The file has been edited more than 10 times over the decade, and was last edited in 2017, so your database should have been updated right?!

I dont know whether this kind of false positives is solely related to the incategory command or not. Please investigate.

Event Timeline

Restricted Application added a subscriber: Aklapper. · View Herald Transcript

That's certainly odd.

I pulled the indexed document (?action=cirrusdump on any page url) from the search engine and indeed it contained the incorrect categories. Requested a new search doc build (cirrusbuilddoc api query prop) and it did not contain the categories. The current search engine only dates back to 2013, so it wouldn't be possible we have old content from 2010 still in it.
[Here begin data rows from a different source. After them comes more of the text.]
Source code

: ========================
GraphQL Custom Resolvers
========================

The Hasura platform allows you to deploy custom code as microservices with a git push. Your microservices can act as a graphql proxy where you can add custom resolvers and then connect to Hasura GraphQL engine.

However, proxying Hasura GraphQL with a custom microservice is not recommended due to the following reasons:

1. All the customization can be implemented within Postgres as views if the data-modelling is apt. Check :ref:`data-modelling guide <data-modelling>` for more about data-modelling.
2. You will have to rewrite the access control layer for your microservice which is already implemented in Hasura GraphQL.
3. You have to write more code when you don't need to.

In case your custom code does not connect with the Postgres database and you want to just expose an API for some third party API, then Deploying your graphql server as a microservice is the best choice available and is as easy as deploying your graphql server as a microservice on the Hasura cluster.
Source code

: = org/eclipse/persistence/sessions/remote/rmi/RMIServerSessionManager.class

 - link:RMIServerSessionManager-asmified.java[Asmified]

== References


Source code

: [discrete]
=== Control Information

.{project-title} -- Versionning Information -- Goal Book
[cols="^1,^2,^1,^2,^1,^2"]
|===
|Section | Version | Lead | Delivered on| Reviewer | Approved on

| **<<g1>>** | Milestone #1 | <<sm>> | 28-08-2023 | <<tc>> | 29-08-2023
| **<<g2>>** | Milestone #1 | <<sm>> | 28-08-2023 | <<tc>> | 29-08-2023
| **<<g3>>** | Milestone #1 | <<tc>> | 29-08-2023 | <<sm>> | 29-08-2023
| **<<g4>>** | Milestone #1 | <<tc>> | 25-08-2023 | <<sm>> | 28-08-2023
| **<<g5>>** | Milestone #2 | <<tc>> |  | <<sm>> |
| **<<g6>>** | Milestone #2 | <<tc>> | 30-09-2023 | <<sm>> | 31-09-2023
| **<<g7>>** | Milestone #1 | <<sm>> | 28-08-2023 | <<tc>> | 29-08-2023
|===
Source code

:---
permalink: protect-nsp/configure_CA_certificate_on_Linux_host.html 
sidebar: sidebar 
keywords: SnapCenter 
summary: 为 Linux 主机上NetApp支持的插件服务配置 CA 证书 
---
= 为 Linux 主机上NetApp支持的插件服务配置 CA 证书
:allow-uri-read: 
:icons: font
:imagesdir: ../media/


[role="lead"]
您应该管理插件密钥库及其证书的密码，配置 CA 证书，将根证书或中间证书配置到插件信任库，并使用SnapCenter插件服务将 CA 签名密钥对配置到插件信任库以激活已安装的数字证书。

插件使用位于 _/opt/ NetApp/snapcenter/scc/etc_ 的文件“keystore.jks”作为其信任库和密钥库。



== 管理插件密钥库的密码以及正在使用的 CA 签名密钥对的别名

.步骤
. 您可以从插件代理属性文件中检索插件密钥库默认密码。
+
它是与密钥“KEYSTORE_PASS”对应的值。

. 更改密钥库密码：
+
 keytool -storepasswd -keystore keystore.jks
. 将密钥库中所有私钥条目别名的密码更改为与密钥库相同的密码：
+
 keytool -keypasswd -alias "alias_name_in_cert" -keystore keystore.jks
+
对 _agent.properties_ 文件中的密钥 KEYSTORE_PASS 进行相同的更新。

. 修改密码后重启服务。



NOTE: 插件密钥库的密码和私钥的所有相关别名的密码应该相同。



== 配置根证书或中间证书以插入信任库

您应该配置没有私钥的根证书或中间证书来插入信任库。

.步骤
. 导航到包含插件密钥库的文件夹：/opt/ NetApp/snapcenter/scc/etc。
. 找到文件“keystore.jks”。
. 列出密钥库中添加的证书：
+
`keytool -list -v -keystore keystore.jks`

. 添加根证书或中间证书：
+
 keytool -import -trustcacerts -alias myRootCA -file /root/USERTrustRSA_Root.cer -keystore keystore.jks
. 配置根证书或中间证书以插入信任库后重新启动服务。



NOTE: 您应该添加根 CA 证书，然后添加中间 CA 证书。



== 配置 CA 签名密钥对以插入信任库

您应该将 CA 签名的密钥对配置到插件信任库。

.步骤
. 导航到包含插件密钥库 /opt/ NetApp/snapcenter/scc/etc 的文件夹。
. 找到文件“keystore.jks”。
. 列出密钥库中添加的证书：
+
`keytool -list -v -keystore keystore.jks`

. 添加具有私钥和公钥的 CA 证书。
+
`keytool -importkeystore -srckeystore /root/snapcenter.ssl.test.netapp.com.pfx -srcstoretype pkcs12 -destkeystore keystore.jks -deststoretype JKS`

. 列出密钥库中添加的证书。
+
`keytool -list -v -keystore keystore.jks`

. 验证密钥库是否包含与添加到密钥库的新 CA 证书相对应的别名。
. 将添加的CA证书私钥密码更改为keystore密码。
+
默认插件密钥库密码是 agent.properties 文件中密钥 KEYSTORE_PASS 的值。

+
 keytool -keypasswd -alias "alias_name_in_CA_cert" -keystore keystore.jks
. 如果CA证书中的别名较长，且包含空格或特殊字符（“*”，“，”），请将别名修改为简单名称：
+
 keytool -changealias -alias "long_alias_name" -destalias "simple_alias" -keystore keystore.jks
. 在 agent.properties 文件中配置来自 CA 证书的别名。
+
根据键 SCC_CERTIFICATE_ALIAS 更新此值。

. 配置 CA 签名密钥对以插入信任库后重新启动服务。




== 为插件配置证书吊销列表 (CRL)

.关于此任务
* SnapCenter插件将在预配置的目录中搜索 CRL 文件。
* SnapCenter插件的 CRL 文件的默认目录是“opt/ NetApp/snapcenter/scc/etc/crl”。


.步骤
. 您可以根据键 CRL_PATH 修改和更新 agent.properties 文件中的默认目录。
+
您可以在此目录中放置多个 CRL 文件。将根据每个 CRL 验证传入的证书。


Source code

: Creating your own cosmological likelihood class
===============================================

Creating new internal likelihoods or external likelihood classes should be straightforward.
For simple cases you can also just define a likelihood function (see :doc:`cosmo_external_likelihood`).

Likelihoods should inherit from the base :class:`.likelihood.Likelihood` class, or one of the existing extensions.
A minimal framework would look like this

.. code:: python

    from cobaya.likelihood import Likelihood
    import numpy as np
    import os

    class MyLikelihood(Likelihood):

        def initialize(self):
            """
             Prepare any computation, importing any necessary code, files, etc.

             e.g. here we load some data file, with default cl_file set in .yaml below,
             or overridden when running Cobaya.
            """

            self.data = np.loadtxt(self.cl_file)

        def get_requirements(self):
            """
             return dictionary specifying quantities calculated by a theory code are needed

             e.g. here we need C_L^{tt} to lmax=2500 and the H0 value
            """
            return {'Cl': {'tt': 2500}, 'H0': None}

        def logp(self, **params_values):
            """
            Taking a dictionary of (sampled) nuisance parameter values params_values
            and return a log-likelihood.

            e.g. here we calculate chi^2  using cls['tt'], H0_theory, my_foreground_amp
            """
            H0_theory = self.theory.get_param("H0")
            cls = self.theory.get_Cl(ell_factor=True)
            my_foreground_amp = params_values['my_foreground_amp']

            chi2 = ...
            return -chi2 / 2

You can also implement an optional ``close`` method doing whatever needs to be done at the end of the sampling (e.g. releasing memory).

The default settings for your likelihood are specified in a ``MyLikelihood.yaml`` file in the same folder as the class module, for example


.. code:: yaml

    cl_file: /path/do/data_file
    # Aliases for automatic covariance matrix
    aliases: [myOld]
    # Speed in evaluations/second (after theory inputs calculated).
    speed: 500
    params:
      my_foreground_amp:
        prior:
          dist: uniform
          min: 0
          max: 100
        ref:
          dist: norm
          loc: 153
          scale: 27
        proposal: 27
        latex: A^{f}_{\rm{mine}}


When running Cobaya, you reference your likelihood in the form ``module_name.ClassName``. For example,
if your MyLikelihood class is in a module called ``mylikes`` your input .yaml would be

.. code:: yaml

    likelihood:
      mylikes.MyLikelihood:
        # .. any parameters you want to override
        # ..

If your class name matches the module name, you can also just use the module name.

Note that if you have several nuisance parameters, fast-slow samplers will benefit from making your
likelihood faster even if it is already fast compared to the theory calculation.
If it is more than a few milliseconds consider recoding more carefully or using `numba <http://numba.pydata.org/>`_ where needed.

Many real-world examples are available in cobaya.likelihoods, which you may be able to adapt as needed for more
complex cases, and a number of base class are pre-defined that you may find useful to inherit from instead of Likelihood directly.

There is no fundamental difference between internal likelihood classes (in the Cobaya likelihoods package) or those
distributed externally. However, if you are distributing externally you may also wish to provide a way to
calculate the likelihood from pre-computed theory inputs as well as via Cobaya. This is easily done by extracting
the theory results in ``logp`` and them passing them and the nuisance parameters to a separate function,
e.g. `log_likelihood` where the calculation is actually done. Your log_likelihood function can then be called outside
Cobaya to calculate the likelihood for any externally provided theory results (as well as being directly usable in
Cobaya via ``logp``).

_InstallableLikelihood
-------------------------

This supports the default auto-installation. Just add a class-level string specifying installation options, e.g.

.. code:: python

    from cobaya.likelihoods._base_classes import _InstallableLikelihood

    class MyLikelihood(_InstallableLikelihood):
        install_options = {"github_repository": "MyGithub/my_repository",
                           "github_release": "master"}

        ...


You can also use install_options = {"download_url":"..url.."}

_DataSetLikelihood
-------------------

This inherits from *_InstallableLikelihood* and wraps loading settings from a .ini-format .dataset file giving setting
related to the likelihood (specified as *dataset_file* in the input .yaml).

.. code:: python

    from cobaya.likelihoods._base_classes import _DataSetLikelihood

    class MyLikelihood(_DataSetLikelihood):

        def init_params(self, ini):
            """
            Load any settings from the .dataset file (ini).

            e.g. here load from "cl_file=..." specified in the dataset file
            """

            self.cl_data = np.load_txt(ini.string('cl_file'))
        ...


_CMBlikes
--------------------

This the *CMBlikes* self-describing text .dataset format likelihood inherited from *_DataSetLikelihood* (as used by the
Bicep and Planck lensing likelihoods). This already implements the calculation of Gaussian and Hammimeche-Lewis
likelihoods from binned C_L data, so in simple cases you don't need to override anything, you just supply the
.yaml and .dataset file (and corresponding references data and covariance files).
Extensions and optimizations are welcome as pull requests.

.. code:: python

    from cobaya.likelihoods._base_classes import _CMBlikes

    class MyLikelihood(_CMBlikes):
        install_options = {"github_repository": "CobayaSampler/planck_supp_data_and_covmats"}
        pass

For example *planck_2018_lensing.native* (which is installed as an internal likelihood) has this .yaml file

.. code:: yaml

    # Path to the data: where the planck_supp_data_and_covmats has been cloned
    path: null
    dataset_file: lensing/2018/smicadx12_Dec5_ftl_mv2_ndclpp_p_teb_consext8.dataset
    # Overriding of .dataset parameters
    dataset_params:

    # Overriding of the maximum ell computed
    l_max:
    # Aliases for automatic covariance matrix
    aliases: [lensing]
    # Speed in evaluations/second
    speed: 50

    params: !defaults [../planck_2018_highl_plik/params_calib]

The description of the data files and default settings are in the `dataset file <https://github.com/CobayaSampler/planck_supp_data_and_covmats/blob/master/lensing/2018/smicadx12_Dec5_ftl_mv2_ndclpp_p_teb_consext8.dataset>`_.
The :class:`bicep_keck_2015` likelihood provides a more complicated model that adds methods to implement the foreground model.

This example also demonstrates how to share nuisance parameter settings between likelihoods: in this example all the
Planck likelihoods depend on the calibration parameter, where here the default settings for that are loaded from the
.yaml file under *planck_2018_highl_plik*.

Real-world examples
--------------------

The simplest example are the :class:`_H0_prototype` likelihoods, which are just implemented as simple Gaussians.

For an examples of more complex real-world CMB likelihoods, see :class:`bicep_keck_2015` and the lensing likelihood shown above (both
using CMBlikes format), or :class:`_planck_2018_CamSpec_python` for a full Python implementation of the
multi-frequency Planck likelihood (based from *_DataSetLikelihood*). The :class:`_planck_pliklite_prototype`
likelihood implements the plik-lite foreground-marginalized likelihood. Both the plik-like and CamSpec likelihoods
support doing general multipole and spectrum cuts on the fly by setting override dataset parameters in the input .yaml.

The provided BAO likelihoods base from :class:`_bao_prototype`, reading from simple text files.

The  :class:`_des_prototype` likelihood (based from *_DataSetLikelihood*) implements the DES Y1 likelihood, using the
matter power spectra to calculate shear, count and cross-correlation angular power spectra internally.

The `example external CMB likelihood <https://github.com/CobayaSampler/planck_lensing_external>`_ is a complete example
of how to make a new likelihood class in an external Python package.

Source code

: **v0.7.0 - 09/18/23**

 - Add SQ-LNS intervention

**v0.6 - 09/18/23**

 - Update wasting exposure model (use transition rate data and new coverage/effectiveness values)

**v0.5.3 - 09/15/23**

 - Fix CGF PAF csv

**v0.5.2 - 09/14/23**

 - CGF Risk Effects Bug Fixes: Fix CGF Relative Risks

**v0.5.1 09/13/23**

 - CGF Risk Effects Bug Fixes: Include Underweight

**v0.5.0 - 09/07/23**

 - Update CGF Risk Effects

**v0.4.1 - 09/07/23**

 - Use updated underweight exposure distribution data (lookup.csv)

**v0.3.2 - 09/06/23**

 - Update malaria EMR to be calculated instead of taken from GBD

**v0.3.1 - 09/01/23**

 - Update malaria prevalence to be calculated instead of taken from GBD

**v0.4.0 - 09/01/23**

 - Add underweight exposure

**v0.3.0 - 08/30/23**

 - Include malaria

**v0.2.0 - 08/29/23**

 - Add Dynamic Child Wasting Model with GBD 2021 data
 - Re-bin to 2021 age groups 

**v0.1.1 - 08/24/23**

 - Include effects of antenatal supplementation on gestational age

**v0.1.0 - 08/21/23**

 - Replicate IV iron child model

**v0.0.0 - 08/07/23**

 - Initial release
I issued a reindex on that page title and the stored doc no longer has the incorrect categories,

I'm truly not certain where those could have come from, and we have the other question of how many other pages are wrong.
It's also odd because there is a process that visits all pages and reindexes them every 2 months or so, estimating from current position and rate that process would have gotten to this page in about 3-4 days, suggesting the last update was ~7 weeks ago.